Death certificates are similarly restricted for 25 years from the date of death. In these cases, anyone who is legally given permission in the deceased's will or who is a family member (extending to grandchildren) can obtain the record. Again, the $15/$6 pricing scheme applies here.
Marriage certificates are unrestricted, meaning that any member of the public can have access to them. If researching family history, it is worth noting that marriage certificates from before 1936 are held in the probate office where that marriage was held. Same pricing.
Divorce certificates are also unrestricted and, like marriage certificates, must be obtained from the local probate's office if prior to a certain date. For divorce records, this is 1950. Same pricing applies.

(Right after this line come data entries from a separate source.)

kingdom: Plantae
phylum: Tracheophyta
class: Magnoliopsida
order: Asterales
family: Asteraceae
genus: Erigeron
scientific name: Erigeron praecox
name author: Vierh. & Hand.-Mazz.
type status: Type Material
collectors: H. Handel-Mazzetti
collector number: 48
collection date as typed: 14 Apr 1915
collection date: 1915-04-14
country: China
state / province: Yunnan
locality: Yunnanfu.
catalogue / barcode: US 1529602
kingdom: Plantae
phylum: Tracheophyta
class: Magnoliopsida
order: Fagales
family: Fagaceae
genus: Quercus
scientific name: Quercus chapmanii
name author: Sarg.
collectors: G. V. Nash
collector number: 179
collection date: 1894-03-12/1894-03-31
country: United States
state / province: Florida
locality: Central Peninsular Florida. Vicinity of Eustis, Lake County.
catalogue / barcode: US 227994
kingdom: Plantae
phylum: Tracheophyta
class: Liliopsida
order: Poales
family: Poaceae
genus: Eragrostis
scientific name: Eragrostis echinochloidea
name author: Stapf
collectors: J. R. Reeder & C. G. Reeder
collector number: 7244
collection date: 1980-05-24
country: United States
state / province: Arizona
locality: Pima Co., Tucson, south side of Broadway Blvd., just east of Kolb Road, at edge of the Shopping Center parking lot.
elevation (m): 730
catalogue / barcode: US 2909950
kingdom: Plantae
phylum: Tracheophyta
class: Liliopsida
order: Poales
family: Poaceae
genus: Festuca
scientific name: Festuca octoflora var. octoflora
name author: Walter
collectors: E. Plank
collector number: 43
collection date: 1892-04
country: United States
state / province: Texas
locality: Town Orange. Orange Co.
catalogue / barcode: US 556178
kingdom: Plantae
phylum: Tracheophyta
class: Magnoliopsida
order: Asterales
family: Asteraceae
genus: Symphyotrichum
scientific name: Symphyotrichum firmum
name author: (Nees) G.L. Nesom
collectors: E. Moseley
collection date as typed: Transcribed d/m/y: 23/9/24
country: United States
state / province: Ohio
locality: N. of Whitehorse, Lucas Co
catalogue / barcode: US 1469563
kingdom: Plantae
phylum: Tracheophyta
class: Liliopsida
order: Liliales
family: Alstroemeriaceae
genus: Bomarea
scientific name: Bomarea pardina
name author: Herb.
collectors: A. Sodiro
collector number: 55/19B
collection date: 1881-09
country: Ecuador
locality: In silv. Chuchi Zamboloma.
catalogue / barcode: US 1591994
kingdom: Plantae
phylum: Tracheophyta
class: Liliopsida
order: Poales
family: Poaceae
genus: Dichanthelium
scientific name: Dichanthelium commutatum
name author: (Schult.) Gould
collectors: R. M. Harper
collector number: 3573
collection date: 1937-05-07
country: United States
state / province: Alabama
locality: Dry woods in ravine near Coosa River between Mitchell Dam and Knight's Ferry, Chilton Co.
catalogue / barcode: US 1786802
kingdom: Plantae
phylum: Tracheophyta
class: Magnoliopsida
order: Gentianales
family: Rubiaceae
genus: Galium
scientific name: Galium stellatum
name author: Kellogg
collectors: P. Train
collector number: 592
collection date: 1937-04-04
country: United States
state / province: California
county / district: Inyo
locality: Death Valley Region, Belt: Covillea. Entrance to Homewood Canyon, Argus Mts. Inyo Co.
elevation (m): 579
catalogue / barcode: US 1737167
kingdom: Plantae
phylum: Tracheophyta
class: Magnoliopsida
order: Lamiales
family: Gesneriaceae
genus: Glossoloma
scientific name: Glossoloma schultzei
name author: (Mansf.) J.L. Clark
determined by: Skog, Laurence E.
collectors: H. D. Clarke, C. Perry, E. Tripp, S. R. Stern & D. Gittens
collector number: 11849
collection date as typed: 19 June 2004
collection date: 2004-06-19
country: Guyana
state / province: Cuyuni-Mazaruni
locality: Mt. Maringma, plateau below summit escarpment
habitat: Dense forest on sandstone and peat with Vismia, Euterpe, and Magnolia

Other public records in the state of Alabama are not held in a central place, and must be obtained through direct communication with the office of inquiry. For example, those looking for information on an open criminal record should contact the relevant police force, those looking for pay information on elected officials should contact that official's office, and anyone looking for court case transcripts or documents should get a hold of the court house where the case was handled.
It can sometimes be challenging to access public records in Alabama. In a recent survey, it was found that only 45% of sheriff's offices and 61% of police departments supplied the public records information requested of them without incident. It is not at all uncommon to find offices which play their cards close to the chest, only offering up records when ordered to by a judge. If this is the case, it is fairly easy to get a judge's order for records in Alabama as long as you can show they are covered in the state code. As long as you are polite and back up your sincere interest in obtaining documents with a knowledge of the law, you shouldn't have any trouble at all.